Some municipalities are renaming of streets, squares, schools and bridges to recognise national or ethnic heroes, but the proposals sometimes spark debate.
By Misko Taleski for Southeast European Times in Skopje -- 30/08/12
Many streets in Gostivar may be renamed. [Miki Trajkovski/SETimes]
Macedonia's inspectorate for local government has rejected an effort by Gostivar's mayor to rename public spaces after controversial figures, including Nazi collaborator Dzemail Hasani (Dzemo Hasa) who conducted massacres against the local population in WWII.
The controversy is part of a larger effort throughout Macedonia, where the two largest Albanian parties are proposing to rename hundreds of streets after ethnic Albanian heroes.
Vanco Sehtanski, director of the inspectorate, told SETimes that the effort by Mayor Rufi Osmani and the city's Albanian population is contrary to the constitution and legal norms.
The Macedonian parliament is expected to review the proposal. Gostivar streets could be renamed only through implementation of the Badenter rule, which demands a majority of votes from an ethnic minority for a proposal to be adopted.
"Everywhere the Badenter majority rule is not respected, we nullify the decision and make it legally inapplicable," Sehtanski said.
"There is disharmony between the existing street names with the real situation on the ground which comes from the [town's] ethnic composition. Postponing [the renaming] cannot be tolerated anymore," Fadilj Zendeli, president of the Gostivar municipal council, said.
The Democratic Union for Integration (DUI) and the Democratic Party of Albanians (DPA) are leading efforts to rename streets and landmarks. As many as 50 streets would be renamed in Skopje, with writer Ismail Kadare and former Albania Prime Minister Hasan Prishtina among those who could be honoured.
Struga officials plan to rename streets for Albanian heroes as well. "If we do not reach a joint agreement, the streets, squares and bridges will first be numbered and then we will rename them upon agreement," Mayor Ramiz Merko said.
Some oppose the idea, however, saying that the renaming can only inflame ethnic tensions.
"It is absurd to change a name of a street named after an anti-fascist fighter [to the name of] a fascist who caused rivers of blood among all ethnicities here," Velko Stefanovski, 67, retiree and a resident of Gostivar, told SETimes.
The issue has been part of a wider debate in the region. An ongoing debate in Serbia concerns the request for equal treatment of Chetniks, who also collaborated with the Nazis, and the rights of their descendants with those of anti-fascist partisans.
The postal service in Stara Pazova, Serbia, delivers letters to a street renamed for Ratko Mladic, though the change is not officially approved.

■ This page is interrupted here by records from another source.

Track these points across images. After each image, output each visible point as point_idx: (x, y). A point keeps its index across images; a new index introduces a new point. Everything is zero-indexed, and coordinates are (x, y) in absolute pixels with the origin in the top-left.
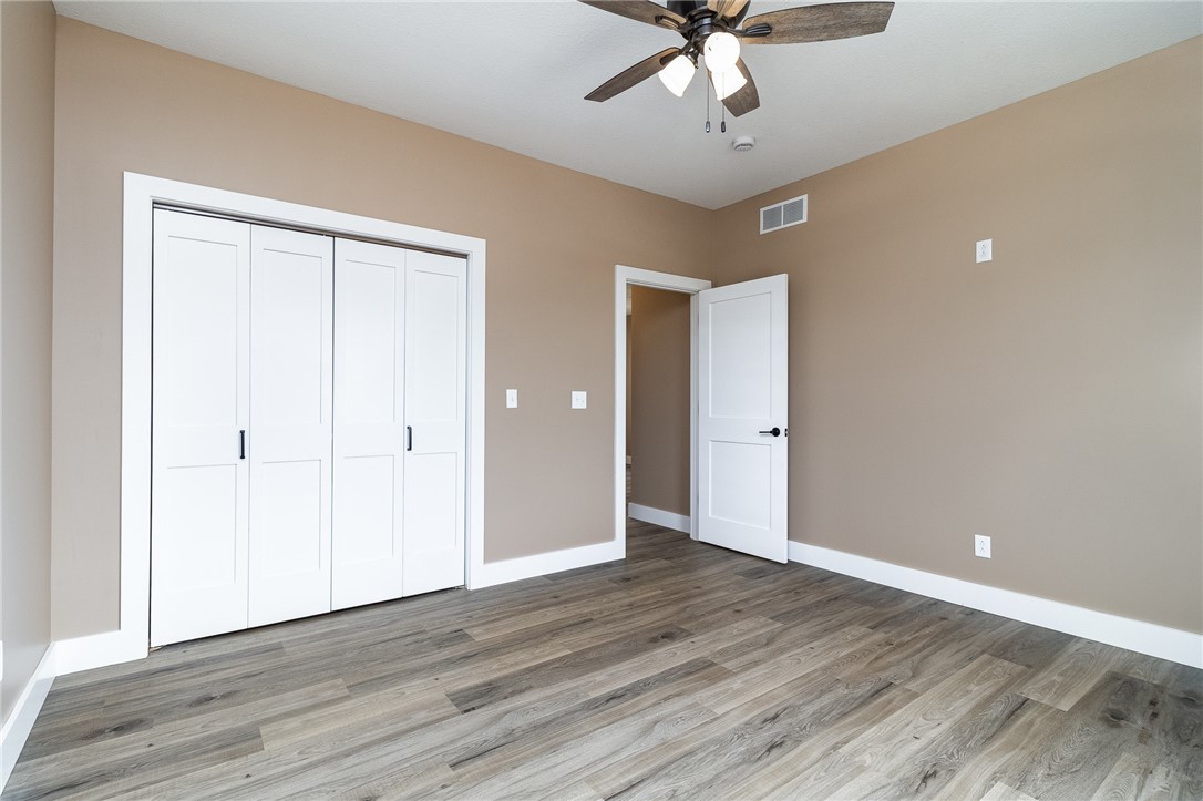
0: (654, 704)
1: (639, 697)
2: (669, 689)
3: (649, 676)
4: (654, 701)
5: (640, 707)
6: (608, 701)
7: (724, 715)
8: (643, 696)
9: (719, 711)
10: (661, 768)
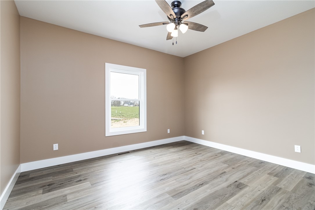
0: (190, 183)
1: (195, 184)
2: (187, 187)
3: (194, 192)
4: (191, 184)
5: (194, 182)
6: (203, 184)
7: (173, 180)
8: (194, 185)
9: (174, 181)
10: (187, 172)
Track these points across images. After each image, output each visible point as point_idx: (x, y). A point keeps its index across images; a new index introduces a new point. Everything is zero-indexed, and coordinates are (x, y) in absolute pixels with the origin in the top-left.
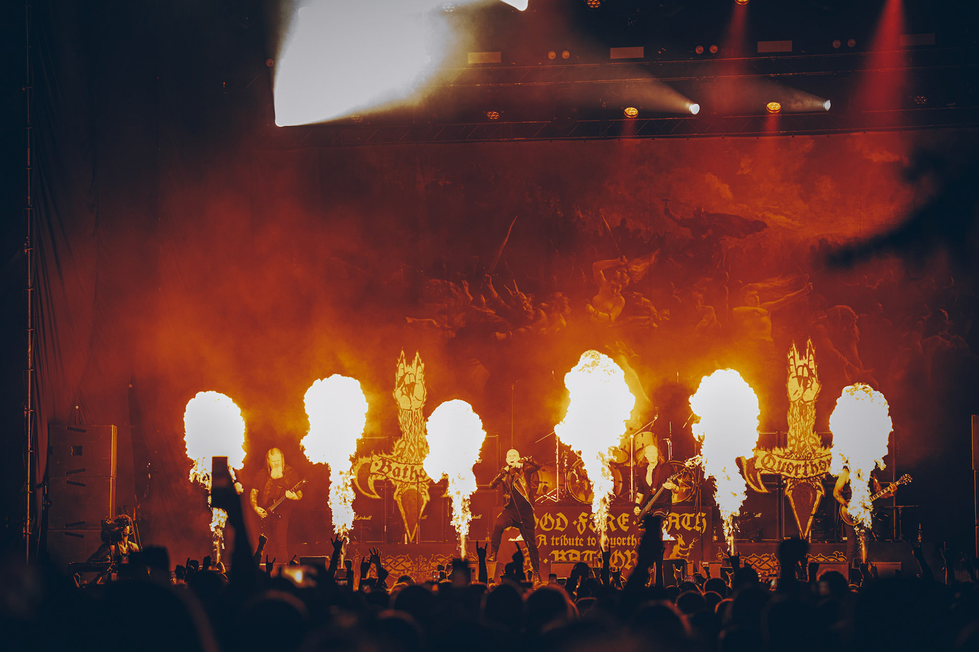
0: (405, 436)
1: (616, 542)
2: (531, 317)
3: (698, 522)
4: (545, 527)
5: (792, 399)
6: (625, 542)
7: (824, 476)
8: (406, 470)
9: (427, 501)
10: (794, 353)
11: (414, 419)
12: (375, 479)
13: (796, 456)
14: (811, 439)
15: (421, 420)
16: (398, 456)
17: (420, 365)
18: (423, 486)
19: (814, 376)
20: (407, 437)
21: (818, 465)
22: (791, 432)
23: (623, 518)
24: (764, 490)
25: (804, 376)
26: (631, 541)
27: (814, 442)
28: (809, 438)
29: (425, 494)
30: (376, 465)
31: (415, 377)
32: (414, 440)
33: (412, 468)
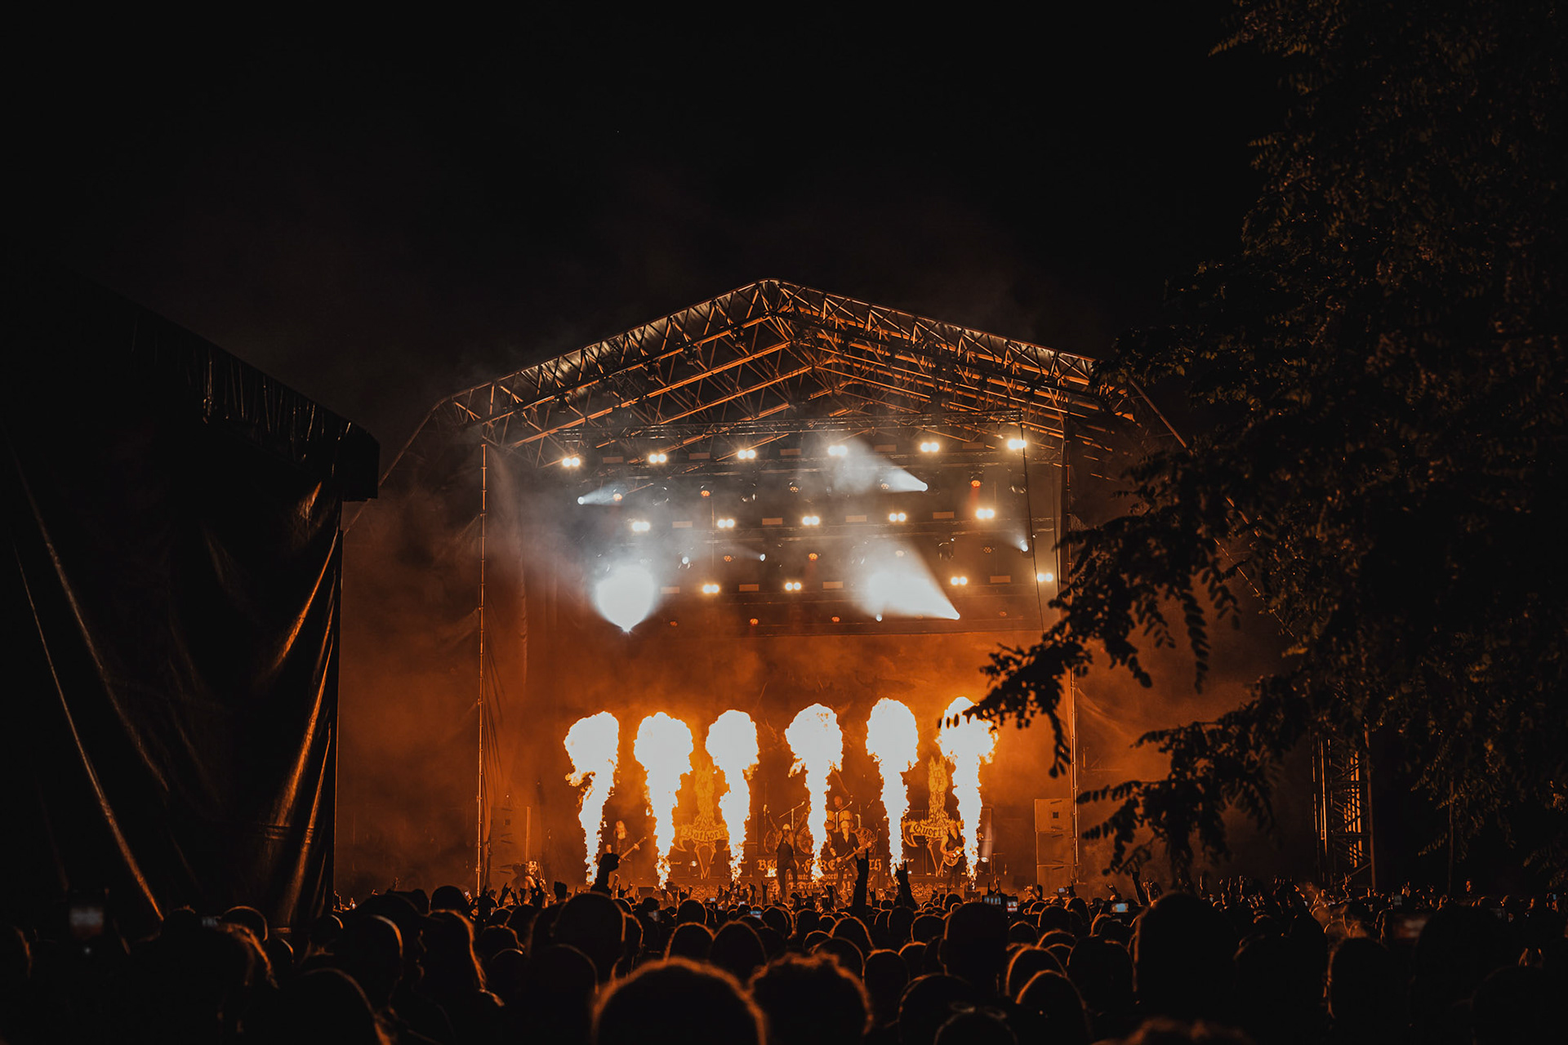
2: (776, 741)
3: (876, 865)
5: (932, 791)
8: (701, 834)
9: (715, 851)
13: (934, 825)
14: (942, 814)
18: (712, 843)
22: (931, 810)
24: (915, 845)
25: (938, 777)
27: (944, 816)
29: (714, 848)
32: (707, 816)
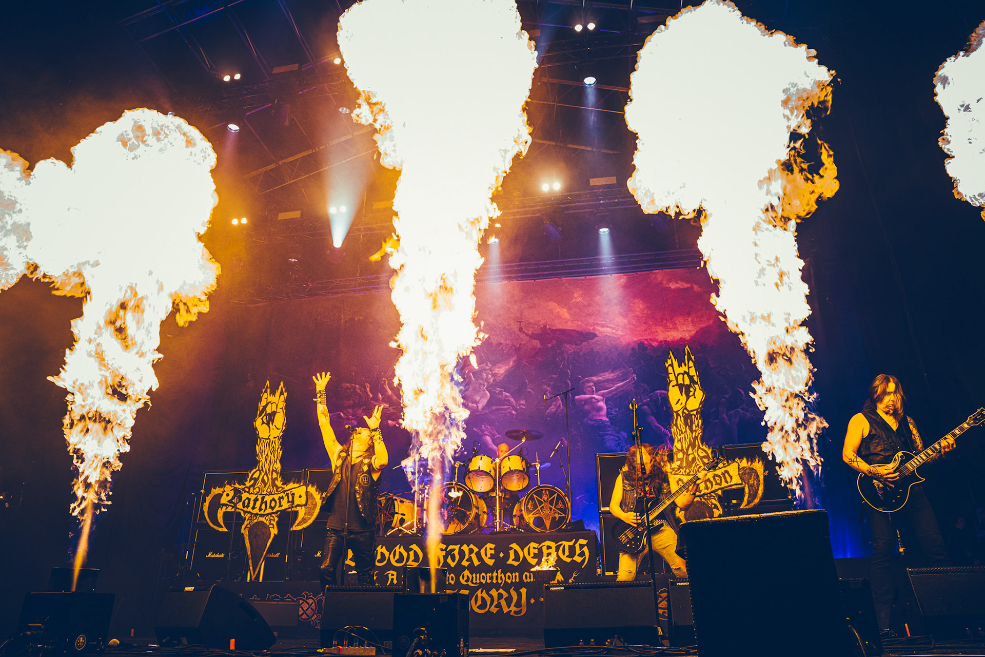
0: (260, 466)
1: (480, 580)
4: (396, 561)
5: (675, 409)
6: (490, 579)
7: (720, 492)
8: (256, 500)
9: (275, 534)
10: (672, 361)
11: (271, 448)
12: (225, 510)
13: (685, 471)
14: (700, 451)
15: (278, 449)
16: (251, 486)
17: (283, 394)
18: (272, 518)
19: (697, 383)
20: (262, 467)
21: (712, 479)
22: (677, 445)
23: (488, 549)
25: (685, 384)
26: (497, 577)
27: (704, 454)
28: (698, 451)
29: (273, 528)
30: (228, 495)
31: (277, 406)
32: (269, 469)
33: (263, 498)
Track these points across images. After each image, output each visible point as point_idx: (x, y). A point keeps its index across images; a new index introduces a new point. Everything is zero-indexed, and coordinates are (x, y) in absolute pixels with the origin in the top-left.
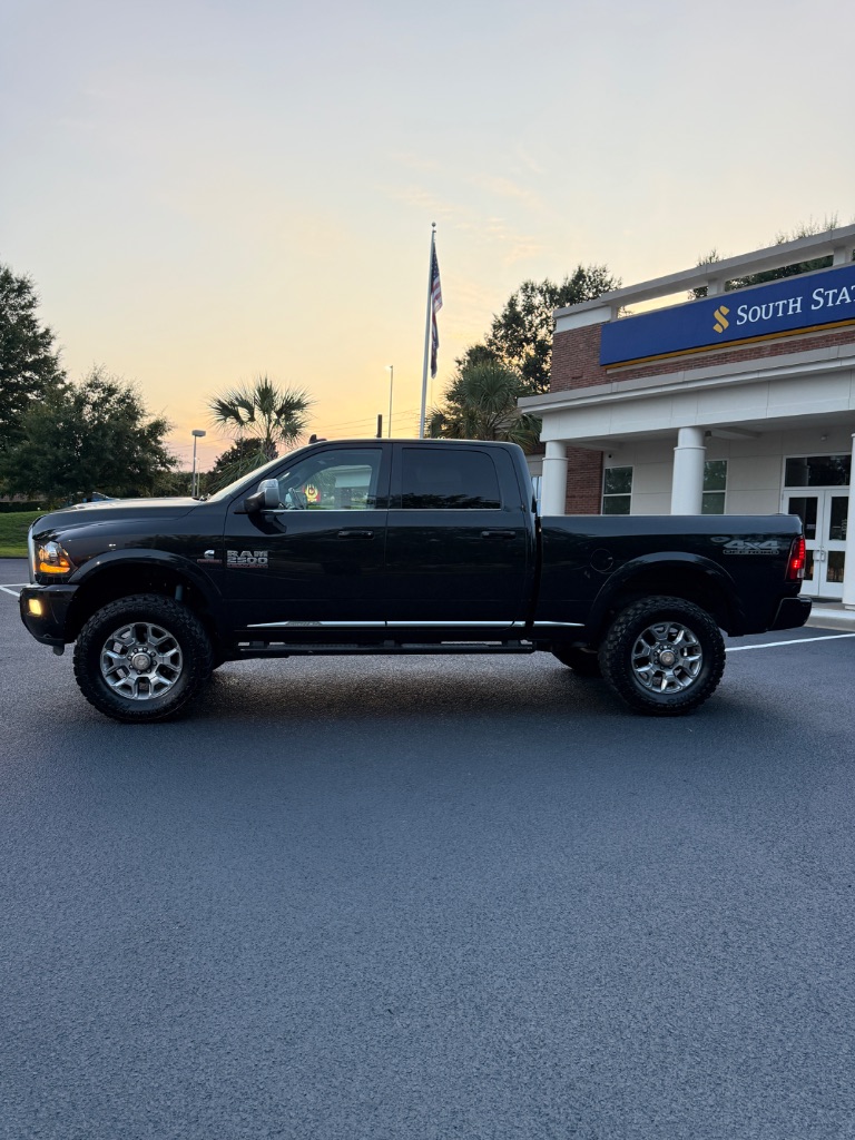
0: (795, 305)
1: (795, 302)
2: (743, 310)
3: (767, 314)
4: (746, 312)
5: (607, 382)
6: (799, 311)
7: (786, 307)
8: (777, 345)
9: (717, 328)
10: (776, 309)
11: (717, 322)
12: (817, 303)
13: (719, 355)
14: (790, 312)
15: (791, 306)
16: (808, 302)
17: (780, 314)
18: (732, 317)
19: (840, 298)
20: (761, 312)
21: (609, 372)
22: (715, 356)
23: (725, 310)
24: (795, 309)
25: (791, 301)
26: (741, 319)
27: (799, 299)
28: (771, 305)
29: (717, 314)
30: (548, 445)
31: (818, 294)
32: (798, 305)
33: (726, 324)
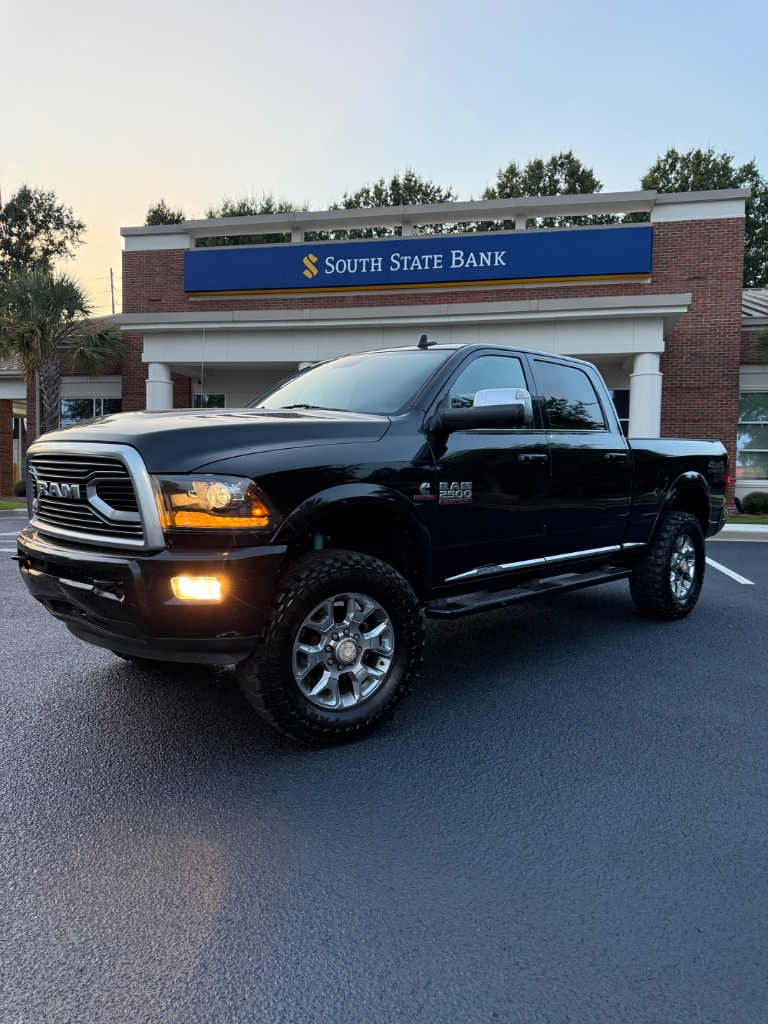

"The fact that the municipality says such a street does not exist is a lie and is foolish," Slavko Rudakijevic, a 53-year old resident of Stara Pazova who renamed the street, said.
In south Serbia, ethnic tensions flared last January after the local government renamed 17 streets with names of UCK fighters and Albanian historical figures.
"Such decisions will change nothing. The co-ordinating council will not let the citizens be hostages of the 1990s. Local politicians should solve existential problems rather than provoke," Milan Markovic, former minister for human and minority rights, told SETimes.